**Task instructions:** Verbatim transcription with images omitted: return the entries below in full.

**Listed records:**
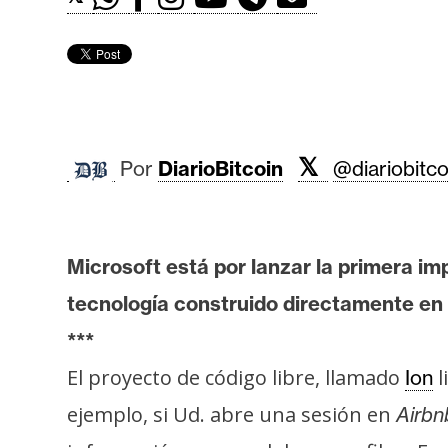
r
c
a
d
o
s
𝕏
Por
DiarioBitcoin
@diariobitco
B
i
t
Microsoft está por lanzar la primera im
c
tecnología construido directamente en
o
***
i
n
El proyecto de código libre, llamado
l
Ion
ejemplo, si Ud. abre una sesión en
Airbn
E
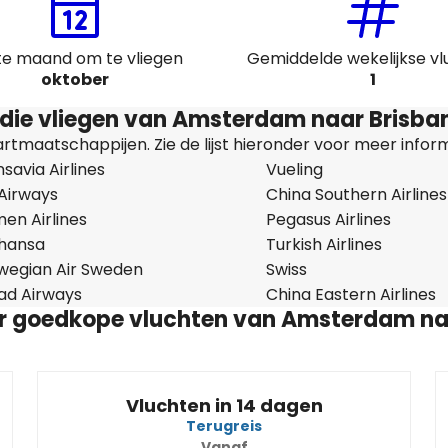
te maand om te vliegen
Gemiddelde wekelijkse v
oktober
1
die vliegen van Amsterdam naar Brisba
tmaatschappijen. Zie de lijst hieronder voor meer inform
savia Airlines
Vueling
 Airways
China Southern Airlines
en Airlines
Pegasus Airlines
thansa
Turkish Airlines
wegian Air Sweden
Swiss
had Airways
China Eastern Airlines
or goedkope vluchten van Amsterdam na
Vluchten in 14 dagen
Terugreis
Vanaf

**Result of the task:**
r
c
a
d
o
s
𝕏
Por
DiarioBitcoin
@diariobitco
B
i
t
Microsoft está por lanzar la primera im
c
tecnología construido directamente en
o
***
i
n
El proyecto de código libre, llamado
l
Ion
ejemplo, si Ud. abre una sesión en
Airbn
E
te maand om te vliegen
Gemiddelde wekelijkse v
oktober
1
die vliegen van Amsterdam naar Brisba
tmaatschappijen. Zie de lijst hieronder voor meer inform
savia Airlines
Vueling
 Airways
China Southern Airlines
en Airlines
Pegasus Airlines
thansa
Turkish Airlines
wegian Air Sweden
Swiss
had Airways
China Eastern Airlines
or goedkope vluchten van Amsterdam na
Vluchten in 14 dagen
Terugreis
Vanaf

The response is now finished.